> Given entries:
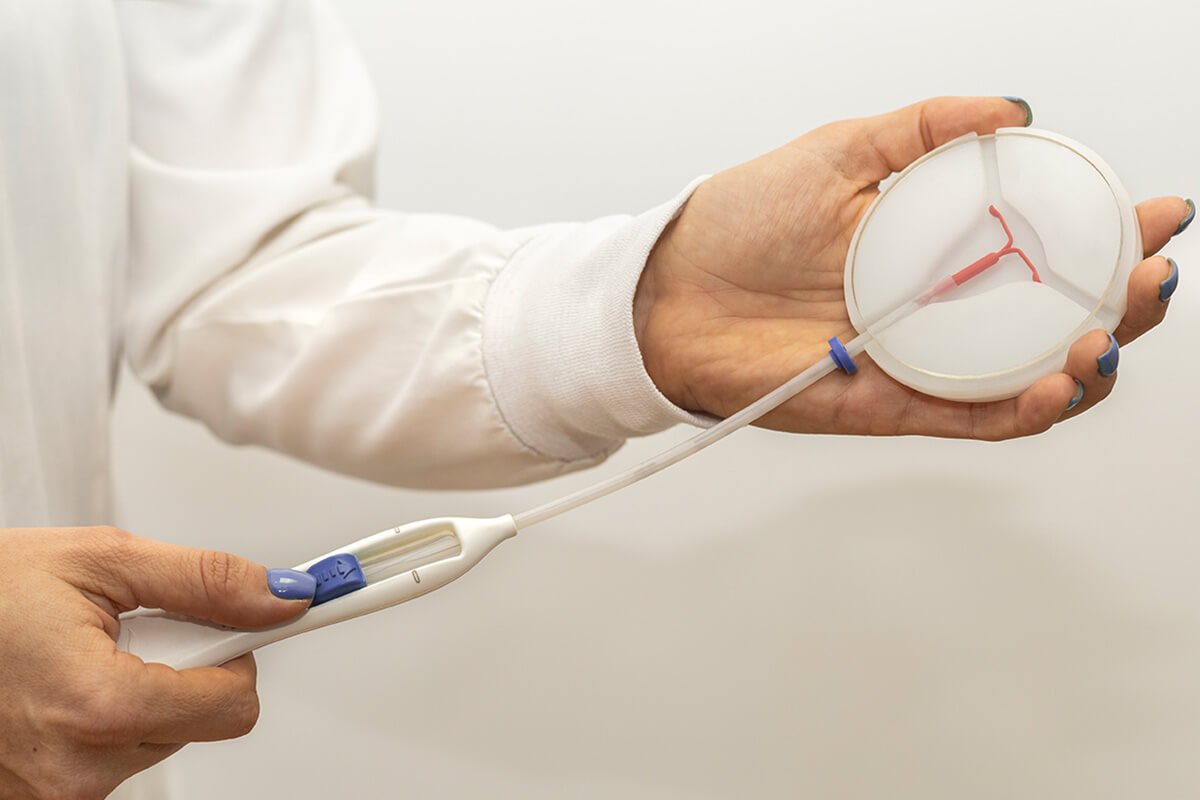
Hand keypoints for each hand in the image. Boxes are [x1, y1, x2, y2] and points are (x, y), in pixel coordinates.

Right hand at [0, 527, 314, 798]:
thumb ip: (204, 581)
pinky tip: (65, 683)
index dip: (241, 653)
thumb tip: (282, 598)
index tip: (259, 620)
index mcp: (97, 708)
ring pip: (159, 737)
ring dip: (143, 688)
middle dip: (183, 665)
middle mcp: (77, 770)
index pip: (234, 706)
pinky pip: (115, 755)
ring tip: (83, 652)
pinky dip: (109, 715)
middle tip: (129, 626)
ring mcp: (54, 795)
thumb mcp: (101, 560)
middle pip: (200, 720)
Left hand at [636, 96, 1189, 438]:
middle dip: (1117, 303)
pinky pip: (969, 417)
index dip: (1107, 232)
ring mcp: (918, 359)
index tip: (1156, 209)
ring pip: (1026, 378)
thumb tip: (1013, 110)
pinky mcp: (887, 405)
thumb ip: (923, 130)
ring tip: (1107, 336)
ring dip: (1084, 365)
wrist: (671, 289)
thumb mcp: (840, 151)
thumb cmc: (741, 222)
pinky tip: (1054, 387)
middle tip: (1146, 275)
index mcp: (937, 246)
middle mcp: (939, 307)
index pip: (1045, 244)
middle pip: (1052, 319)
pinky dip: (1019, 410)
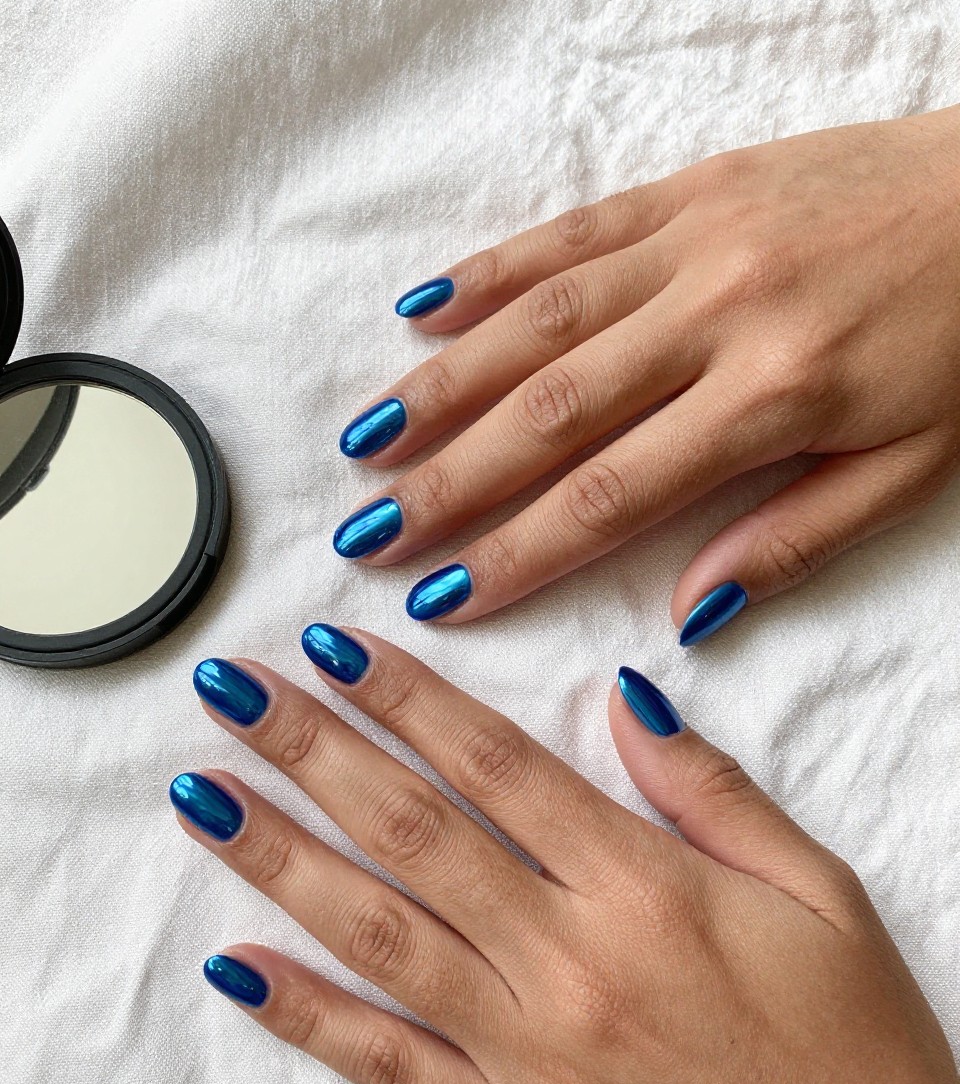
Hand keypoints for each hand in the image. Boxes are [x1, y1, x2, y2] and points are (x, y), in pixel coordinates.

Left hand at [172, 631, 959, 1083]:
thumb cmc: (859, 1052)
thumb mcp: (819, 893)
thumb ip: (709, 788)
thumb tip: (626, 696)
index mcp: (647, 888)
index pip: (496, 764)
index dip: (405, 697)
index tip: (332, 650)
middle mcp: (573, 964)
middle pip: (414, 831)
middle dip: (311, 750)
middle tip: (231, 692)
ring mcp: (532, 1058)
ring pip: (379, 935)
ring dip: (280, 859)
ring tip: (205, 794)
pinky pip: (391, 1068)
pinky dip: (307, 1017)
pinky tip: (237, 965)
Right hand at [332, 107, 959, 642]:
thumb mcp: (908, 470)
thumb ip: (791, 542)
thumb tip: (685, 617)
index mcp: (772, 398)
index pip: (610, 496)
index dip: (516, 554)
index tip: (439, 597)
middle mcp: (714, 315)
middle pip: (549, 414)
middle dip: (447, 482)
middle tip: (366, 534)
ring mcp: (695, 241)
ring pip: (539, 322)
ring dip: (440, 384)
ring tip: (364, 442)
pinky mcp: (693, 186)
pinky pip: (573, 230)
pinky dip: (490, 272)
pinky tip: (421, 309)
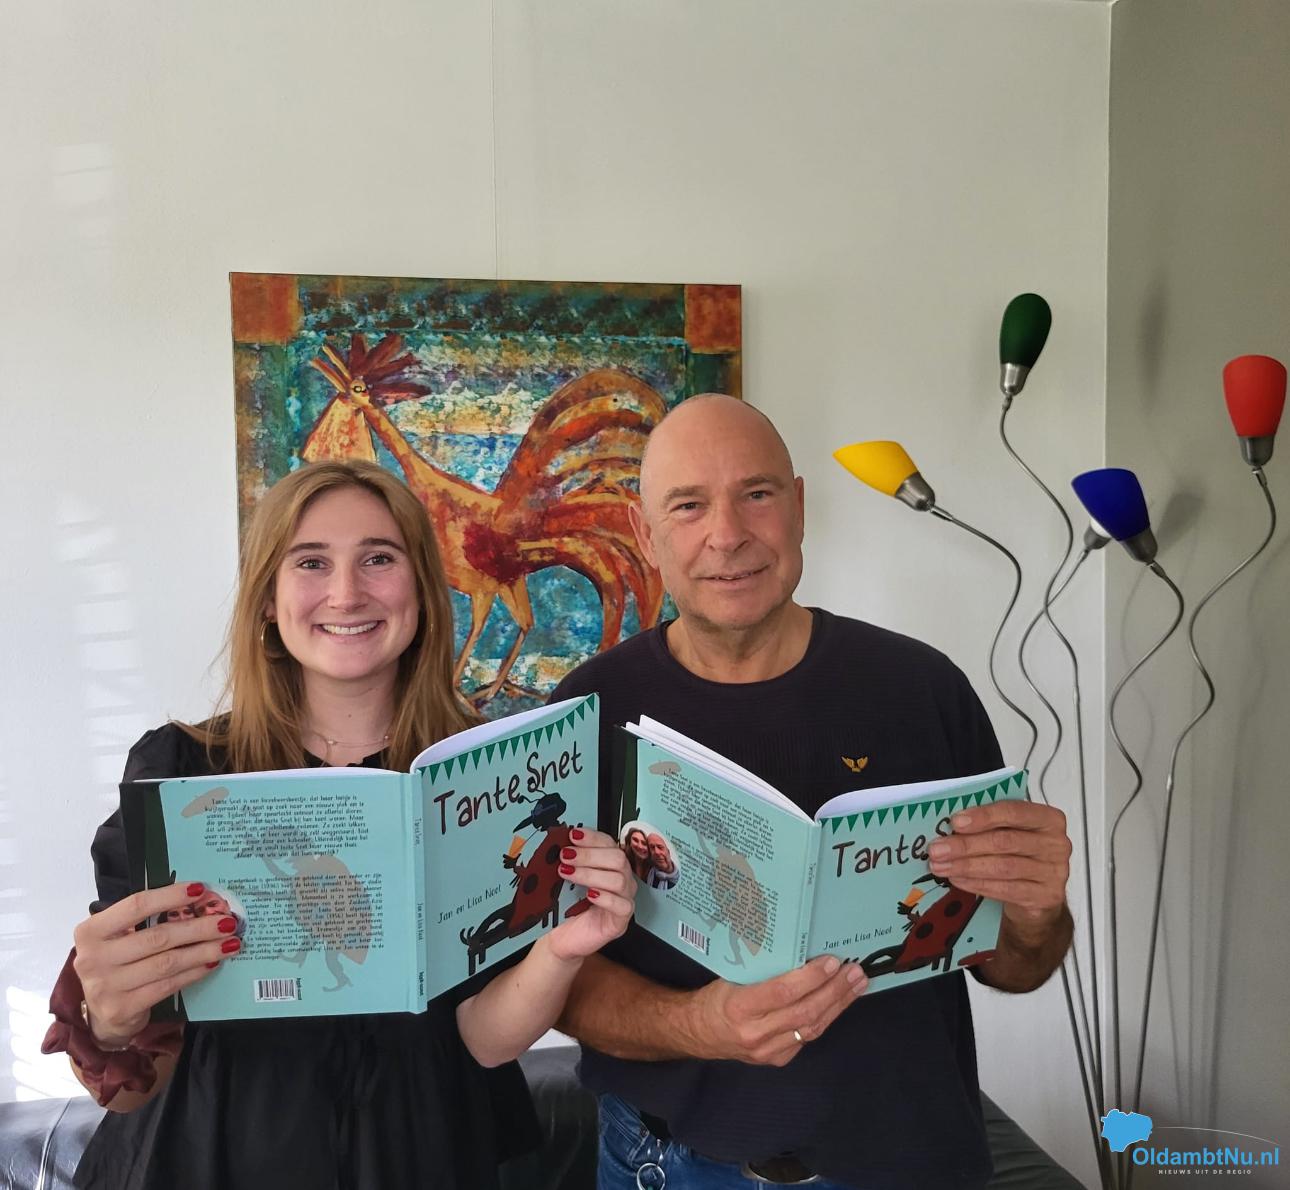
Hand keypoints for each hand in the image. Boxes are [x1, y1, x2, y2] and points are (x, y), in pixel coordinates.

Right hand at [72, 883, 240, 1045]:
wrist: (97, 1014)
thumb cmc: (114, 964)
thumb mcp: (117, 938)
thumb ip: (144, 920)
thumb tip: (197, 900)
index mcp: (90, 931)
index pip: (135, 906)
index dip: (170, 896)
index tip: (200, 889)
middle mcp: (93, 959)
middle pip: (157, 937)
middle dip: (198, 928)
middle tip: (227, 922)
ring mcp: (105, 987)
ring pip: (167, 963)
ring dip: (203, 951)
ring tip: (229, 943)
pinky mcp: (121, 1009)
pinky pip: (168, 986)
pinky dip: (194, 972)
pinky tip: (211, 963)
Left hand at [546, 829, 635, 962]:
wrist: (561, 938)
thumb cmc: (565, 907)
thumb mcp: (565, 880)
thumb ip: (568, 862)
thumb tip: (559, 842)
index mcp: (610, 865)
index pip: (609, 843)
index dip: (592, 837)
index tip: (572, 835)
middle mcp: (622, 880)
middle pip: (618, 858)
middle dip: (589, 855)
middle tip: (566, 856)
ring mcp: (624, 900)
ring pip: (619, 879)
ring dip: (591, 873)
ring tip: (568, 873)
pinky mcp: (621, 921)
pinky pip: (622, 905)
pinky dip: (605, 897)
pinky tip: (589, 894)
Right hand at [692, 955, 866, 1065]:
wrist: (699, 1033)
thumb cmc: (715, 997)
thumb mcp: (730, 976)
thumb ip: (762, 968)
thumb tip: (799, 949)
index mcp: (739, 1006)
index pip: (782, 992)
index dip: (811, 978)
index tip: (832, 962)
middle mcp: (755, 1033)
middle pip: (804, 1012)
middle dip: (834, 990)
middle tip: (855, 972)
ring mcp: (768, 1051)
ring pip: (811, 1028)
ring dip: (837, 1004)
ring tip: (856, 985)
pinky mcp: (777, 1059)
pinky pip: (807, 1038)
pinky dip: (825, 1018)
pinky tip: (838, 1003)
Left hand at [928, 801, 1070, 931]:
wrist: (1039, 894)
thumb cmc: (1020, 854)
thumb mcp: (1010, 831)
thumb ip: (990, 823)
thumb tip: (952, 823)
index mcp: (1049, 818)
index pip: (1014, 812)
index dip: (983, 816)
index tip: (955, 822)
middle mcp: (1057, 844)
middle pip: (1005, 841)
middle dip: (966, 845)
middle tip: (937, 849)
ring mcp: (1055, 872)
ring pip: (1003, 867)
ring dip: (966, 866)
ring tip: (941, 866)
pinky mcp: (1046, 897)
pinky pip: (1005, 889)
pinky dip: (977, 884)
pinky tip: (957, 879)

> What is being asked:
Every line holding the word "Right" should be copied out of the records above.

> Solution for this exercise:
Right hand at [0, 527, 314, 798]:
Right hand at [332, 107, 959, 642]:
Right hand at [72, 883, 240, 1045]:
Right hand at [692, 955, 866, 1065]:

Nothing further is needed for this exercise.